Notre crainte, à l'heure actuelle, c'est que, pour la plupart de ces brasseries, ce sont des jeunes qui ont quitté les grands centres pour aller démarrer ces microbrasseries par passion et qui ne se paient pas encore des salaires décents.

Quand on parle d'investissements et de taxes, on a toujours l'impression que ce sera refilé aux consommateurs, mais la réalité, c'est qu'il s'agit là de la troisième augmentation au Québec au cours des cinq dernières années. Je peux vous dire que la majorité de ces taxes ont été absorbées par les entreprises. Dans le moment, l'économie n'est pas à son maximum; le consommateur ne peut plus payer plus cher pour sa bière. Ce sont alors les entreprises qui absorbent l'augmentation des taxes. On parle de faire de l'investissement en innovation qui pourrait nous aider inévitablement à contrer la hausse du coût de toutes les matières premières dont nous sommes victimes présentement, mais la réalité, c'est que tout cet argent qui devrait servir à l'innovation, on doit l'absorber en raison de toutes ces taxes qui ont été augmentées au cours des dernières années. Cela devient inquiétant pour les petites brasseries situées dans les petits centres.

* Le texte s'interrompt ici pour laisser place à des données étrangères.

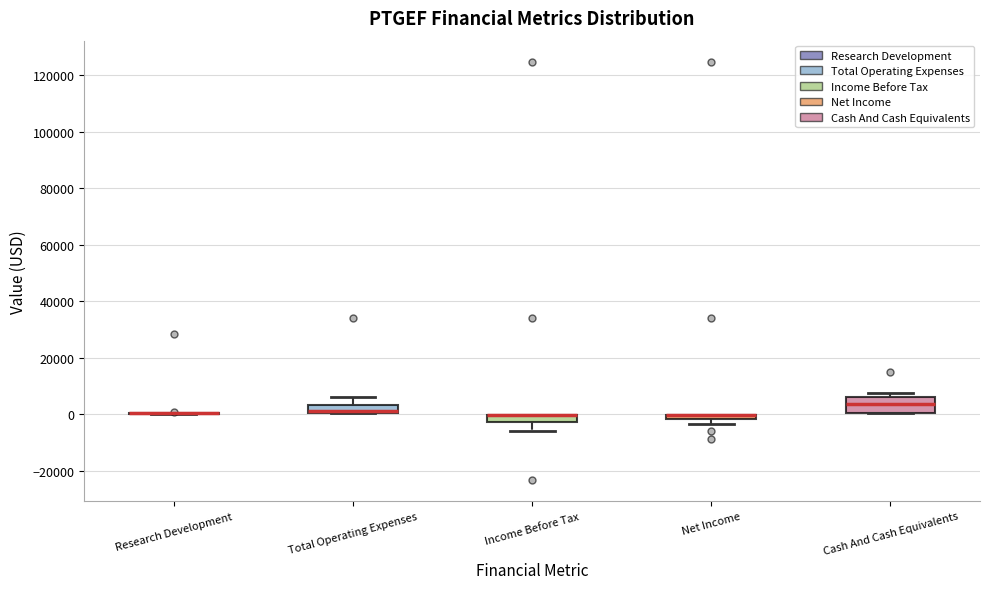

Where is the lower edge of the box for Total Operating Expenses on the y-axis? The values are not printed on the chart, so give them approximately, as read against the axis.

0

Le président : Message reçu, monsieur Tremblay. Les membres du comité continueront, selon l'ordre de renvoi du Sénat, de travailler dans l'optique de la prévisibilité, de la reddition de comptes et de la transparence.

[Traduction]

Je remercie les témoins de nous avoir présenté leurs observations. Nous allons poursuivre nos travaux en fonction des objectifs du Sénat du Canada en matière de prévisibilité, de reddition de comptes et de transparence.

Sur ce, chers collègues, nous passons à huis clos pour discuter de nos travaux futurs.